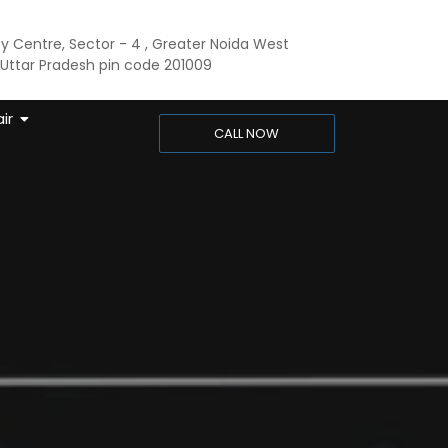
ty Centre, Sector - 4 , Greater Noida West
ttar Pradesh pin code 201009
ir
CALL NOW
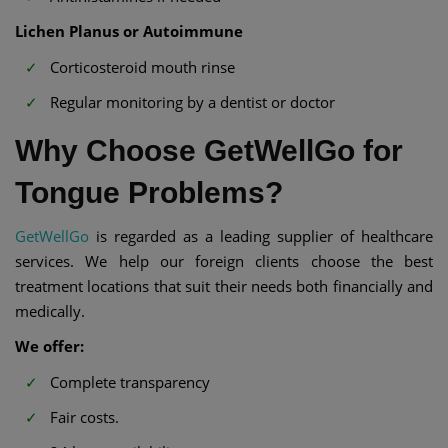
Lichen Planus or Autoimmune
Corticosteroid mouth rinse
Regular monitoring by a dentist or doctor
Why Choose GetWellGo for
Tongue Problems?
GetWellGo
is regarded as a leading supplier of healthcare
services. We help our foreign clients choose the best
treatment locations that suit their needs both financially and
medically.
We offer:
Complete transparency
Fair costs.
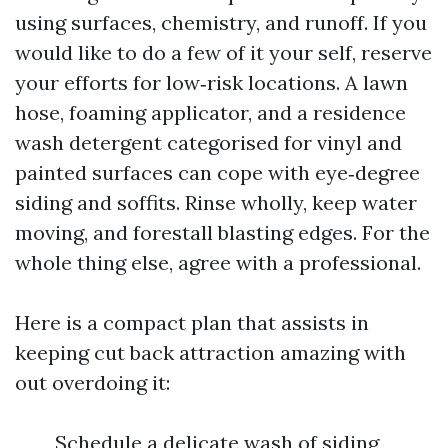
using surfaces, chemistry, and runoff. If you
would like to do a few of it your self, reserve
your efforts for low‑risk locations. A lawn
hose, foaming applicator, and a residence
wash detergent categorised for vinyl and
painted surfaces can cope with eye‑degree
siding and soffits. Rinse wholly, keep water
moving, and forestall blasting edges. For the
whole thing else, agree with a professional.
Here is a compact plan that assists in
keeping cut back attraction amazing with
out overdoing it:
Schedule a delicate wash of siding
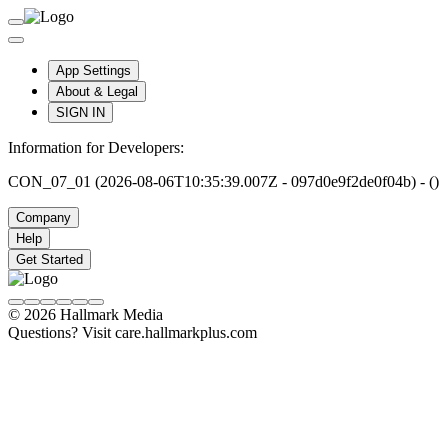
App Settings
About & Legal
SIGN IN
Information for Developers:
CON_07_01 (2026-08-06T10:35:39.007Z - 097d0e9f2de0f04b) - ()
Company
Help
Get Started
© 2026 Hallmark Media
Questions? Visit care.hallmarkplus.com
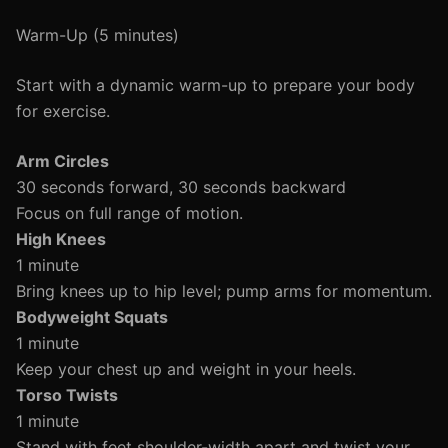
Warm-Up (5 minutes)
Start with a dynamic warm-up to prepare your body
for exercise.
Arm Circles
30 seconds forward, 30 seconds backward
Focus on full range of motion.
High Knees
1 minute
Bring knees up to hip level; pump arms for momentum.
Bodyweight Squats
1 minute
Keep your chest up and weight in your heels.
Torso Twists
1 minute
Stand with feet shoulder-width apart and twist your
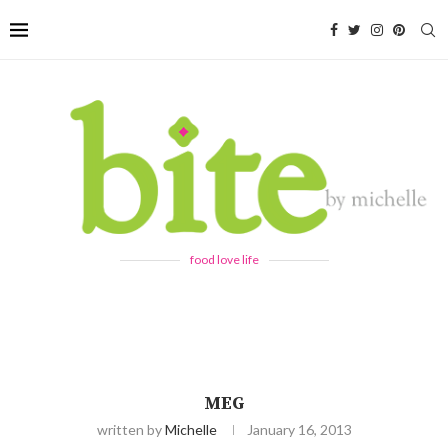
food love life
MEG
written by
Michelle
January 16, 2013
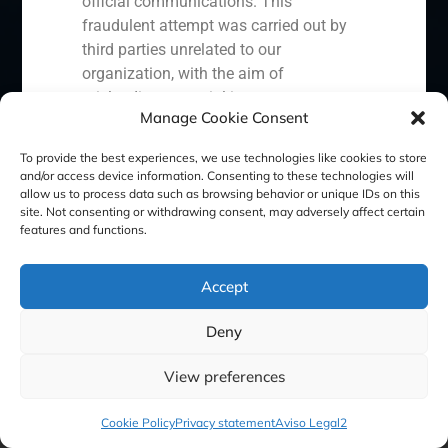
official communications. This
Cookie Policy (EU)
Privacy statement
fraudulent attempt was carried out by
third parties unrelated to our
Legal Notice
organization, with the aim of
misleading potential investors or
Manage Cookie Consent
clients.
GBS Finance ©2023
In response to this situation, we have
To provide the best experiences, we use technologies like cookies to store
and/or access device information. Consenting to these technologies will
taken the following actions:
allow us to process data such as browsing behavior or unique IDs on this
site. Not consenting or withdrawing consent, may adversely affect certain
Filed a formal complaint with the
features and functions.
National Securities Market
Commission (CNMV) and the
Accept
competent authorities.
Activated our internal reputation
Deny
protection protocols and initiated
cooperation with specialized
View preferences
cybersecurity organizations.
We strongly recommend that all our
Cookie Policy
Privacy statement
Aviso Legal2
clients, partners, and the general public:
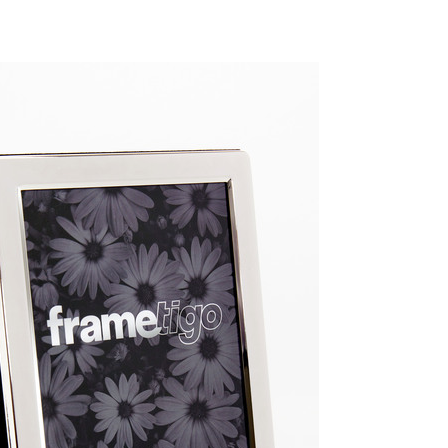
GGGGGGGGGGGGGGGGGGGGGGG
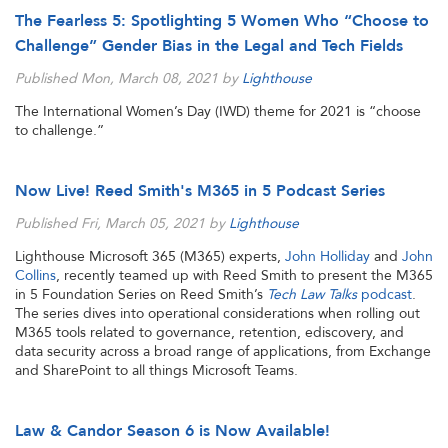
The Fearless 5: Spotlighting 5 Women Who “Choose to
Challenge” Gender Bias in the Legal and Tech Fields
Published Mon, March 08, 2021 by
Lighthouse
The International Women’s Day (IWD) theme for 2021 is “choose
to challenge.”
Now Live! Reed Smith's M365 in 5 Podcast Series
Published Fri, March 05, 2021 by
Lighthouse
Lighthouse Microsoft 365 (M365) experts,
John Holliday
and
John
Collins
, recently teamed up with Reed Smith to present the M365
in 5 Foundation Series on Reed Smith’s
Tech Law Talks
podcast
.
The series dives into operational considerations when rolling out
M365 tools related to governance, retention, ediscovery, and
data security across a broad range of applications, from Exchange
and SharePoint to all things Microsoft Teams.
Law & Candor Season 6 is Now Available!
· · · ·
Your instructions:
Repeat the listing above word for word and leave its images out.

Exercise answer:
ty Centre, Sector - 4 , Greater Noida West
ttar Pradesh pin code 201009
ir
CALL NOW
Lichen Planus or Autoimmune
Corticosteroid mouth rinse
Regular monitoring by a dentist or doctor
Why Choose GetWellGo for
Tongue Problems?
GetWellGo
is regarded as a leading supplier of healthcare
services. We help our foreign clients choose the best
treatment locations that suit their needs both financially and
medically.
We offer:
Complete transparency
Fair costs.
using surfaces, chemistry, and runoff. If you
would like to do a few of it your self, reserve
your efforts for low‑risk locations. A lawn
hose, foaming applicator, and a residence
wash detergent categorised for vinyl and
painted surfaces can cope with eye‑degree
siding and soffits. Rinse wholly, keep water
moving, and forestall blasting edges. For the
whole thing else, agree with a professional.
Here is a compact plan that assists in
keeping cut back attraction amazing with
out overdoing it:
Schedule a delicate wash of siding
App Settings
About & Legal
SIGN IN
Information for Developers:
CON_07_01 (2026-08-06T10:35:39.007Z - 097d0e9f2de0f04b) - ()
Company
Help
Get Started
© 2026 Hallmark Media
Questions? Visit care.hallmarkplus.com
Warm-Up (5 minutes)
Start with a dynamic warm-up to prepare your body
for exercise.
Arm Circles
30 seconds forward, 30 seconds backward
Focus on full range of motion.
High Knees
1 minute
Bring knees up to hip level; pump arms for momentum.
Bodyweight Squats
1 minute
Keep your chest up and weight in your heels.
Torso Twists
1 minute
Stand with feet shoulder-width apart and twist your
food love life
MEG
written by
Michelle
January 16, 2013
official communications. This
Cookie Policy (EU)
Privacy statement
fraudulent attempt was carried out by
third parties unrelated to our
Legal Notice
organization, with the aim of
misleading potential investors or
Manage Cookie Consent
clients.
GBS Finance ©2023
In response to this situation, we have
To provide the best experiences, we use technologies like cookies to store
and/or access device information. Consenting to these technologies will
taken the following actions:
allow us to process data such as browsing behavior or unique IDs on this
site. Not consenting or withdrawing consent, may adversely affect certain
Filed a formal complaint with the
features and functions.
National Securities Market
Commission (CNMV) and the
Accept
competent authorities.
Activated our internal reputation
Deny
protection protocols and initiated
cooperation with specialized
View preferences
cybersecurity organizations.
We strongly recommend that all our
Cookie Policy
Privacy statement
Aviso Legal2
clients, partners, and the general public:
GGGGGGGGGGGGGGGGGGGGGGG
The Fearless 5: Spotlighting 5 Women Who “Choose to
Challenge” Gender Bias in the Legal and Tech Fields
Published Mon, March 08, 2021 by
Lighthouse
The International Women’s Day (IWD) theme for 2021 is “choose
to challenge.”
Now Live! Reed Smith's M365 in 5 Podcast Series
Published Fri, March 05, 2021 by
Lighthouse
Lighthouse Microsoft 365 (M365) experts,
John Holliday
and
John
Collins
, recently teamed up with Reed Smith to present the M365
in 5 Foundation Series on Reed Smith’s
Tech Law Talks
podcast
.
The series dives into operational considerations when rolling out
M365 tools related to governance, retention, ediscovery, and
data security across a broad range of applications, from Exchange
and SharePoint to all things Microsoft Teams.
Law & Candor Season 6 is Now Available!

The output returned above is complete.